RECORDED INFORMATION START

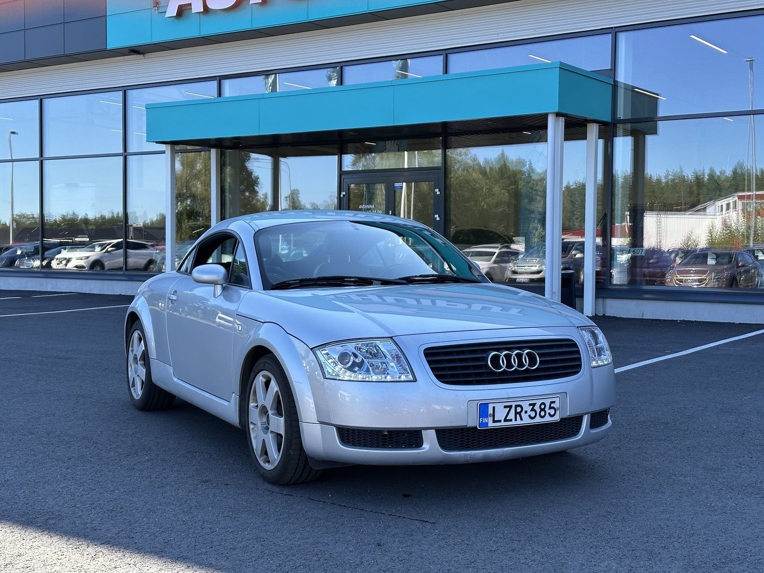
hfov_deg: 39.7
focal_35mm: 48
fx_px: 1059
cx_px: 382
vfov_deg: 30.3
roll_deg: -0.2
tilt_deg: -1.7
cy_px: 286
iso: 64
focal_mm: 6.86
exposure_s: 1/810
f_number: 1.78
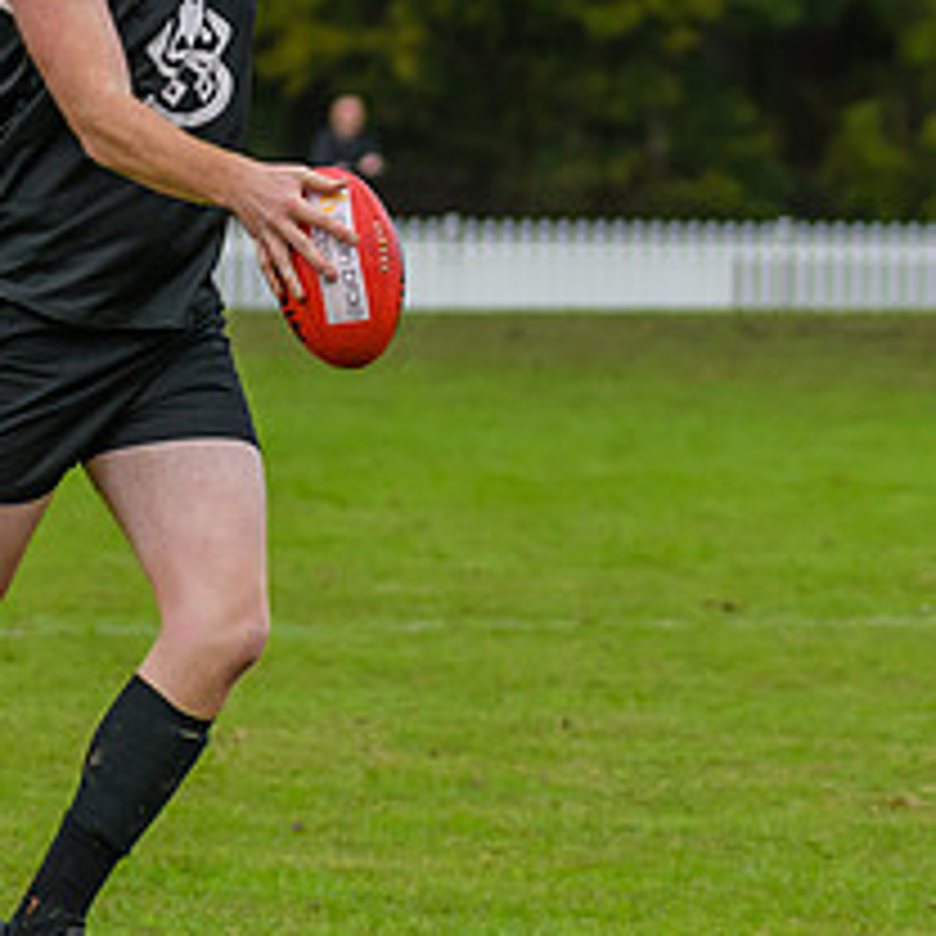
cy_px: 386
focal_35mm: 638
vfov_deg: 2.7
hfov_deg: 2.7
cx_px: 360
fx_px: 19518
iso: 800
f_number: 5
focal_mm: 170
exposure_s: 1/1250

RECORDED INFORMATION END

WHAT THE TASK REQUIRES: Please output all of the entries above exactly, but without any picture.

RESPONSE BOX:
hfov_deg: 39.7
focal_35mm: 48
fx_px: 1059
cx_px: 382
vfov_deg: 30.3
roll_deg: -0.2
tilt_deg: -1.7
cy_px: 286
iso: 64
focal_mm: 6.86
exposure_s: 1/810
f_number: 1.78
cy_px: 386
focal_35mm: 638
vfov_deg: 2.7
hfov_deg: 2.7
cx_px: 360
fx_px: 19518
iso: 800
f_number: 5
focal_mm: 170
exposure_s: 1/1250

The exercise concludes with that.